▶ **WORK TASK**:
Lift every line from the entries that includes the word "shields".

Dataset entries
Start of Block

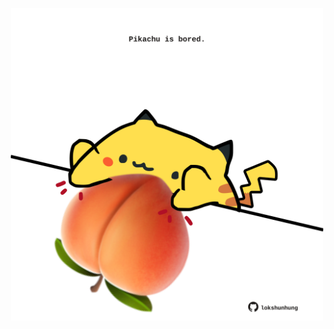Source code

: <!-- built at 29/02/2024, 24:01:23 UTC -->
<p align="center">
  <img width="500" height="500" src="./ReadmeImage.svg">
</p>
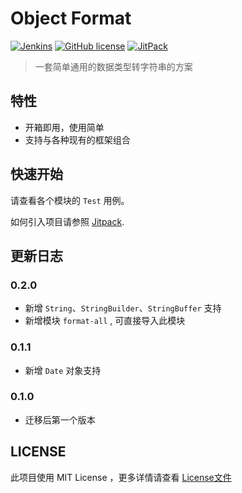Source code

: # Object Format

<a href="https://github.com/d7z-team/object-format" target="_blank"><img alt="Jenkins" src="https://github.com/d7z-team/object-format/actions/workflows/task-push.yml/badge.svg?branch=master&color=green&style=flat-square"/></a>
<a href="LICENSE"><img alt="GitHub license" src="https://img.shields.io/github/license/d7z-team/object-format"></a>
<a href="https://jitpack.io/#d7z-team/object-format" target="_blank"> <img alt="JitPack" src="https://img.shields.io/jitpack/v/github/d7z-team/object-format"></a>


> 一套简单通用的数据类型转字符串的方案

## 特性

- 开箱即用，使用简单
- 支持与各种现有的框架组合

## 快速开始

请查看各个模块的 `Test` 用例。

如何引入项目请参照 [Jitpack](https://jitpack.io/#d7z-team/object-format).

## 更新日志

### 0.2.0

- 新增 `String`、`StringBuilder`、`StringBuffer` 支持
- 新增模块 `format-all` , 可直接导入此模块

### 0.1.1

- 新增 `Date` 对象支持

### 0.1.0

- 迁移后第一个版本

## LICENSE

此项目使用 MIT License ，更多详情请查看 [License文件](./LICENSE)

End of Block

▶ **TASK SOLUTION**:
<a href="LICENSE"><img alt="GitHub license" src="https://img.shields.io/github/license/d7z-team/object-format"></a>
<a href="https://jitpack.io/#d7z-team/object-format" target="_blank"> <img alt="JitPack" src="https://img.shields.io/jitpack/v/github/d7z-team/object-format"></a>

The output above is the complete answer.